So, for that path, start with a good math background -- at least a good
undergraduate major in pure math, likely some selected grad courses in pure
and applied math, and some more math on your own.

For the 'original' aspect, actually good work through the math path I outlined
will have you doing enough challenging exercises so that your ability to do
'original' work will have a very good start. You might refine that start by
drawing from others, but I never did.

For the 'competitive' aspect, nearly everyone in your field will all their
careers be struggling terribly with math and be really short on it, but you
will effortlessly totally blow them out of the water. You can use theorems
they can't understand, and you can state and prove new theorems they can't
understand and where they can't check the proofs -- both easily. Did I mention
you can blow them out of the water, effortlessly? Then your research will
'mathematize' the real problem you picked and be considered good work.

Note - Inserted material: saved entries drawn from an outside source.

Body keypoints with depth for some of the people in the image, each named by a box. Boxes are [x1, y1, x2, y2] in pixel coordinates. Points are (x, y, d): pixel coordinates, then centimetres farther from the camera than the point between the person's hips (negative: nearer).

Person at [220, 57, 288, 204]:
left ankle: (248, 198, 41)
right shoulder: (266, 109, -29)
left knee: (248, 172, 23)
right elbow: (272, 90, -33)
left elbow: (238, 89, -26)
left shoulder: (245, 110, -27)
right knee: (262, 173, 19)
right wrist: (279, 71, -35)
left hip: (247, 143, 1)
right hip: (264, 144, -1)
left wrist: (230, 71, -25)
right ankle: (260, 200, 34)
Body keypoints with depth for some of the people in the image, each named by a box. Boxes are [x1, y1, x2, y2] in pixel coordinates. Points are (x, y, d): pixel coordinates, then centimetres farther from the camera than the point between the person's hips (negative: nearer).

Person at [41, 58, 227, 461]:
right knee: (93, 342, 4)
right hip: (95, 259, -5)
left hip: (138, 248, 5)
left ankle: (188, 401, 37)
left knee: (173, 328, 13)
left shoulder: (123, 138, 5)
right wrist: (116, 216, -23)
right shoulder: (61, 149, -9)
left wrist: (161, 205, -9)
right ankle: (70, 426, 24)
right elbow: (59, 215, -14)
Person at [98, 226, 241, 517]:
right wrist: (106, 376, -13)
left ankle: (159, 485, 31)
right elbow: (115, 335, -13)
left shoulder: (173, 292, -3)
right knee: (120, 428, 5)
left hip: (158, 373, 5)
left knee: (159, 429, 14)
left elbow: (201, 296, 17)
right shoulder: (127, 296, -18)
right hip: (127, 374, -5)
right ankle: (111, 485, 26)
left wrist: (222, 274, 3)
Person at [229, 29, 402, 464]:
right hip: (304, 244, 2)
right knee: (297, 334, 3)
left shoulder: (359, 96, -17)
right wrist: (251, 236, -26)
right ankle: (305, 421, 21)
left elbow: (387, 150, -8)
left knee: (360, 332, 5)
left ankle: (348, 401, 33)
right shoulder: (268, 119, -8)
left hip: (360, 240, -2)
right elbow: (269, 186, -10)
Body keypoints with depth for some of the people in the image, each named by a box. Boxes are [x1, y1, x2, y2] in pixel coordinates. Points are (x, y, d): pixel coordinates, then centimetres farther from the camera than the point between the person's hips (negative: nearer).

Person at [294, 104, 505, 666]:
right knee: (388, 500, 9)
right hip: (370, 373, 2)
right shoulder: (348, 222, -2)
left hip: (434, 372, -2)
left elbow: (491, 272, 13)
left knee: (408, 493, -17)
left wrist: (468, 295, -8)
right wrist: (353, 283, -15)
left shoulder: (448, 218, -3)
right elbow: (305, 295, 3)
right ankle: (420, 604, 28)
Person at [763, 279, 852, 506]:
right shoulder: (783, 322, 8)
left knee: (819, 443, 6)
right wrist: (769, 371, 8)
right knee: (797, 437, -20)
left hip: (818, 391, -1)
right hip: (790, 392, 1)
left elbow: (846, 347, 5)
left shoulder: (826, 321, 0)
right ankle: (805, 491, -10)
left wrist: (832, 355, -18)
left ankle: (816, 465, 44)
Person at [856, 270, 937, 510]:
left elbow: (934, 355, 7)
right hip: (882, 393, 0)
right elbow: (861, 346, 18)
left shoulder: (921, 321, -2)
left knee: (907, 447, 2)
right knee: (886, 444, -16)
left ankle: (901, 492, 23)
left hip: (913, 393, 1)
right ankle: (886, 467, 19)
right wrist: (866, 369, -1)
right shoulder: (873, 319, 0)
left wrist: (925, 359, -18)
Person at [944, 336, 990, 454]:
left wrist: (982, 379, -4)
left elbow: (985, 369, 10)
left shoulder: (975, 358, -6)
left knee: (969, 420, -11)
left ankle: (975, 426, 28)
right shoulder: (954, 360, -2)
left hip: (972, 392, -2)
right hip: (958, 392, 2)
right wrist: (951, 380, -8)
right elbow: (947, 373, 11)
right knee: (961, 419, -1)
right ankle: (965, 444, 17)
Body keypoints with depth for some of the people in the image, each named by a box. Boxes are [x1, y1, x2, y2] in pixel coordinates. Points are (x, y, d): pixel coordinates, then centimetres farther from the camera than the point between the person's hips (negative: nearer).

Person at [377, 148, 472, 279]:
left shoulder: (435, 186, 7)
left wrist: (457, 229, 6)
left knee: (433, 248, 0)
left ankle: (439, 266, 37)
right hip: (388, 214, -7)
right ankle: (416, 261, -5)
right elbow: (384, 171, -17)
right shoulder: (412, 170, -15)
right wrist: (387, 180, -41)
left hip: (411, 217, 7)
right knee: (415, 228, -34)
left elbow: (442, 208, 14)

Here's a big secret: The world of pure to moderately pure math is awash in
super nice tools that have not been at all well exploited in applied fields.
So, learn some such tools, pick your practical problem, make some extensions
in the tools needed by your practical problem (those extensions may be all the
challenging 'original' work you do), follow through, write any needed
software, learn TeX, type in your paper, submit it, stand for an oral exam,
graduate, and do something else.

If you want an academic career, okay, but that would extend what is here, be
chapter two, and be beyond the scope of this post!

For your 'confidence', get that from the path I outlined here and do NOT
depend on your department to give you your confidence. Don't expect to get
self-esteem, praise, acceptance, approval, a sense of belonging, emotional
security, or financial security from your department. Your main security is
that you know the math and can blow out of the water essentially all the profs
in your department.

Note: In some of the best US computer science departments, the mathematical
backgrounds and abilities of over 80% of the faculty are down in the laughable
area. Blowing them out of the water is trivial.

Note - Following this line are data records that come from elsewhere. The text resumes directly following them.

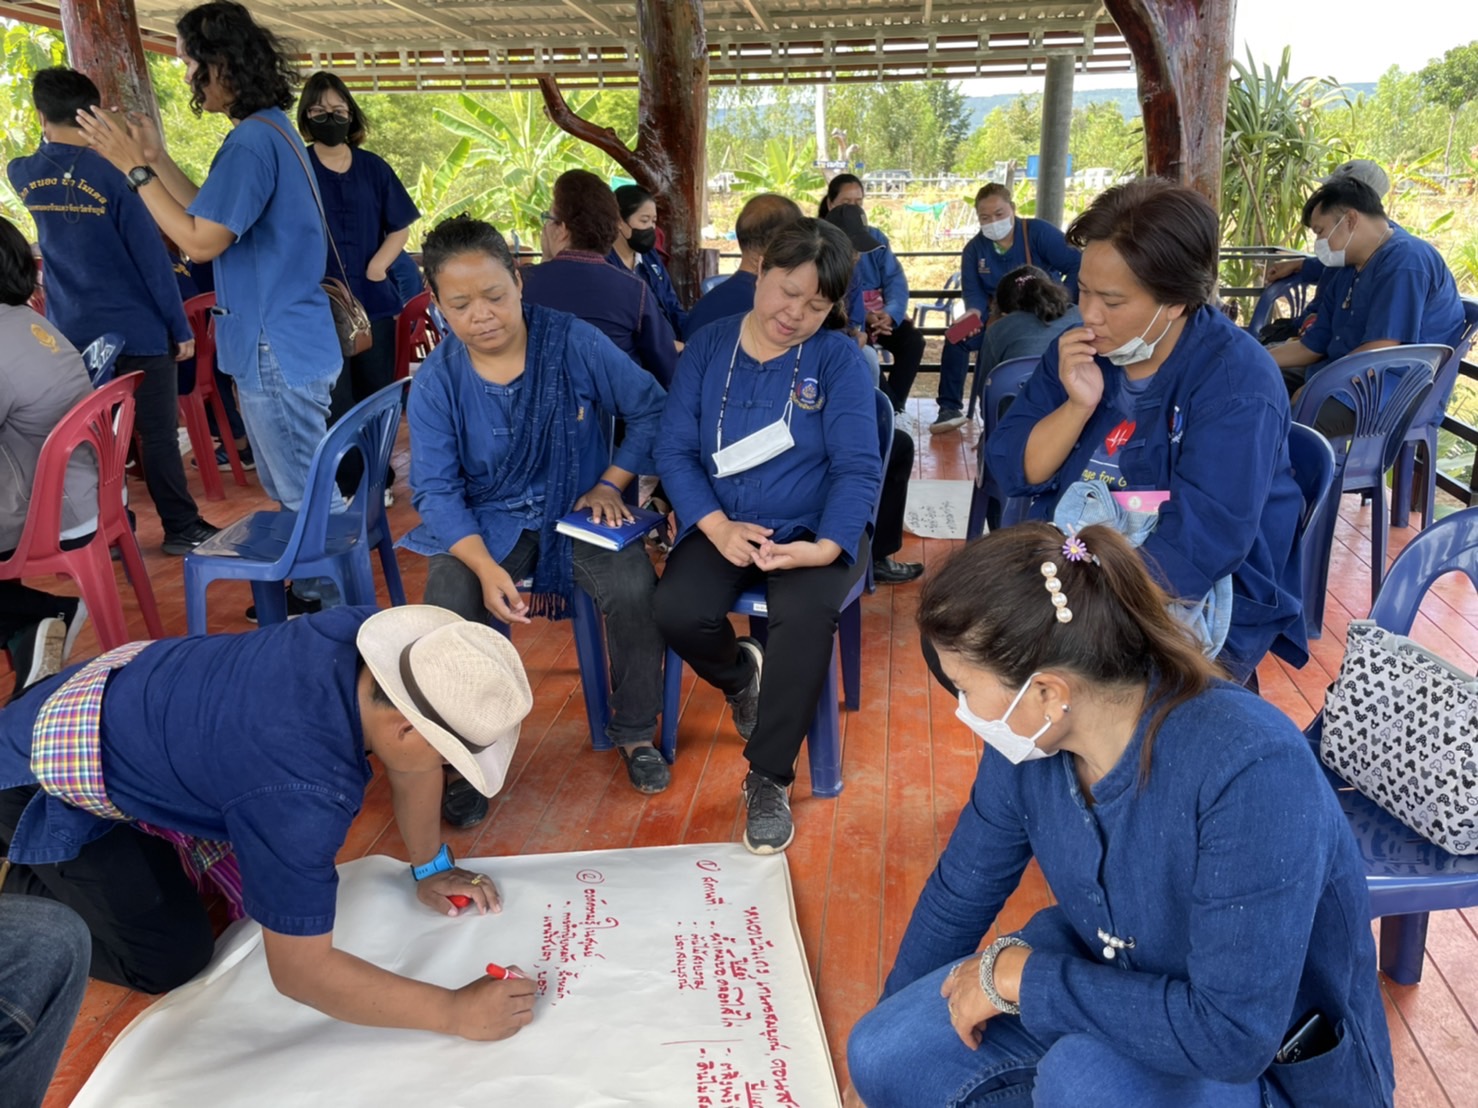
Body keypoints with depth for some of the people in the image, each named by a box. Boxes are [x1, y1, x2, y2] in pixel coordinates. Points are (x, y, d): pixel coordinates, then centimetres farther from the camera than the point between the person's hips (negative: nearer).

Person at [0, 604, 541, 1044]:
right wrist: (456, 1012, -25)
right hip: (45, 775, -7)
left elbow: (411, 763, -3)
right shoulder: (302, 793, -41)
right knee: (175, 958, -2)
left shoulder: (374, 637, -22)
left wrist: (430, 869, 4)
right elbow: (299, 969, -32)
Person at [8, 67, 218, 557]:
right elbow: (151, 257, -13)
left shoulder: (22, 175, 4)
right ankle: (182, 528, 7)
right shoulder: (111, 173, -12)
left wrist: (52, 137, 20)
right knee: (157, 433, 1)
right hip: (136, 330, -5)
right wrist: (180, 326, -9)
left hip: (71, 334, 5)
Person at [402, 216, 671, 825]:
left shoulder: (574, 342, -10)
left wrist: (610, 483, -9)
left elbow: (650, 411, 1)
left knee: (633, 589, -28)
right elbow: (436, 489, -11)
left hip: (578, 510, 0)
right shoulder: (436, 380, -7)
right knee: (449, 605, -28)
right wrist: (486, 566, -26)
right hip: (486, 520, 1)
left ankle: (634, 732, 1)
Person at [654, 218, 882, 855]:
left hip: (815, 529, -2)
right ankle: (740, 673, 14)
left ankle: (768, 778, -11)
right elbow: (674, 448, -2)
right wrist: (716, 526, -18)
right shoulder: (708, 347, 3)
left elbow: (859, 468, -11)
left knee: (805, 615, -34)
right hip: (724, 526, 3)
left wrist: (826, 547, -28)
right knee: (678, 611, -26)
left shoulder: (838, 358, -4)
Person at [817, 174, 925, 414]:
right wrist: (861, 316, -28)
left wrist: (889, 313, -22)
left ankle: (892, 408, -13)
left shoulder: (876, 237, 14)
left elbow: (895, 280, 1)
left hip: (879, 313, 5)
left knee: (913, 341, -21)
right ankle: (889, 408, -21)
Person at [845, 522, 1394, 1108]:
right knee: (885, 1060, -8)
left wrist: (1021, 976, -26)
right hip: (1114, 985, 5)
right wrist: (896, 1031, 15)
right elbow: (958, 894, 2)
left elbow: (1232, 1036, -34)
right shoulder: (1029, 741, -14)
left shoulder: (1252, 770, -34)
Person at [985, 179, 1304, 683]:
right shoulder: (1081, 349, 3)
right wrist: (1077, 406, -15)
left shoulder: (1237, 385, -17)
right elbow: (1014, 472, 0)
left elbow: (1195, 549, -25)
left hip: (1205, 610, -5)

Notice that often departments don't want to teach or help students but want to
'filter' them. Or they want to insist that the students be like some
impossible dream in their own mind. Or they are sadistic and want to crush
students. Or they want to make sure that their students can't do better work
than they do. Or they want their students to follow the dead end path they
took and that stopped them. Looking at the faculty, you can be looking a ward
in a funny farm. Don't let them hurt you; don't let them get their rotten
hands on your program; instead, work largely independently.

If you can work through the math path I outlined, then you are plenty good
enough to do your research no matter what the faculty might say if you gave
them a chance. Try to stay out of their sights; don't let them shoot at you.

In my case, I had a good background in pure and applied math from school,
work, and independent study, selected my dissertation problem before I entered
graduate school, took some very good courses my first year (dropped some bad
ones), did my research independently in my first summer, struggled with
departmental nonsense, wrote my software, typed in my work, submitted, stood
for my oral exam, and GRADUATED.